:: ЗАДАНИЕ A ::
Назови все имена персонажей, которые упоминаются в отрывке о редактировании прозы.
:: ЗАДАНИЕ B ::
Что уронил Джим в первом, неотредактированном варианте фрагмента из отрывка о редактировании прозы?
:: ЗАДАНИЕ C ::
Продолжи отрывок о редактировании прозы с того места, где он заканчивается.

:: ФРАГМЕНТ ТЕКСТА ::
Джордж Сондерс – Купание в пруду под дождем (страница 24)
Ну, можно было б сказать, что из почтения к читателю. Задав ряд вопросов («почему это важно – что Джейн опустилась на диван?» и так далее), мы послужили своего рода уполномоченным представителем читателя, которого считаем умным человеком с хорошим вкусом, то есть таким, кому не желали бы наскучить.
Рассмотрим вот такой фрагмент:
Войдя в ресторан, Джим заметил свою бывшую жену Сару, она сидела рядом с мужчиной, кому на вид было, по крайней мере, лет на двадцать меньше, чем ей. Джим глазам своим не поверил. Вот так потрясение – увидеть Сару с человеком настолько моложе и ее, и самого Джима, поскольку они с Сарой были одного возраста, – вот так потрясение; Джим даже выронил ключи от машины.
– Сэр, – произнес официант, – у вас упало, – и подал Джиму ключи.
Вы, наверное, заметили, как на вашем приборе стрелка упала в область «О», – может, даже пару раз (упала мощно, а потом еще чуть-чуть?).
А теперь взгляните на отредактированный вариант:
Войдя в ресторан, Джим заметил свою бывшую жену Сару: она сидела с мужчиной, кому на вид было по крайней мере лет на двадцать меньше, чем ей.
– Сэр, – произнес официант, – у вас упало, – и подал Джиму ключи от его машины.

:: ДАННЫЕ ::
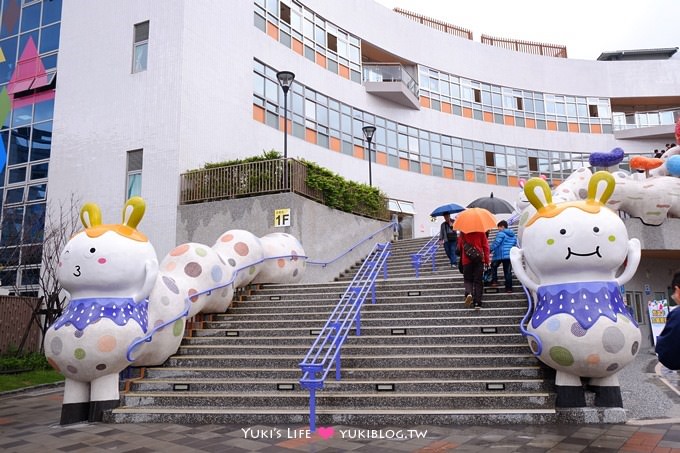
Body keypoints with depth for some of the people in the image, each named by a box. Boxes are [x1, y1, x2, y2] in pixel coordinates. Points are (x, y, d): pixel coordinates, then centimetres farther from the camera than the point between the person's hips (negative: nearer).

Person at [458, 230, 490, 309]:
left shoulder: (462, 233, 0)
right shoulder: (481, 232, -2)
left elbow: (459, 247, 6)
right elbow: (486, 246, -3)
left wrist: (461, 258, 21)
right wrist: (487, 260, 2)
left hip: (466, 260, 0)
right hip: (479, 260, 0)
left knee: (467, 279, 13)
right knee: (478, 281, 6)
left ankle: (468, 293, -17)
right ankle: (477, 303, 2)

:: ОТВЕТ A ::
Джейн, Джим, Сара

:: ОТВЕТ B ::
Ключи от машины.

:: ОТВЕТ C ::
Что же произошло? Я выкинул «Джим глазам своим не поверил. Вот так потрясение – увидеть Сару с человеком настолько моложе и ее, и самого Джима, поскольку они с Сарой были одного возраста, – вот так потрясение; Джим даже выронил ключи от машины».
Эти два варианта различаются в том, что в последний встроено больше уважения к вам, читатель. Представления о том, что «Джим не поверил своим глазам» и «Вот так потрясение», содержатся в действии: Джим выронил ключи. Я позволил себе считать, что вы сами поймете, что Джим с Сарой примерно одного возраста. В процессе я сэкономил себе (и вам) тридцать пять слов – едва ли не половину исходного фрагмента.
Как мне удалось это сокращение? Я представил себя вами – и то, что вы читаете так же, как я, и что вас не устроит первый вариант в тех же самых местах, в каких он по ходу чтения не устроил меня.
Рассказ – честная и откровенная беседа равных. Мы продолжаем читать, потому что продолжаем верить, что автор нас уважает. Мы сонастроены с автором – он там, на другом конце этого процесса, считает нас такими же умными, видавшими виды и пытливыми, как и он сам. Поскольку мы внимательно относимся к тому, где сейчас (куда он нас поместил), он знает, когда мы «ждем перемен», или «настроены скептически к этому новому повороту», или «устаем от этого эпизода». (Знает автор и то, где именно он привел нас в восторг и что в этом состоянии мы чуть более открыты к тому, что́ случится дальше.)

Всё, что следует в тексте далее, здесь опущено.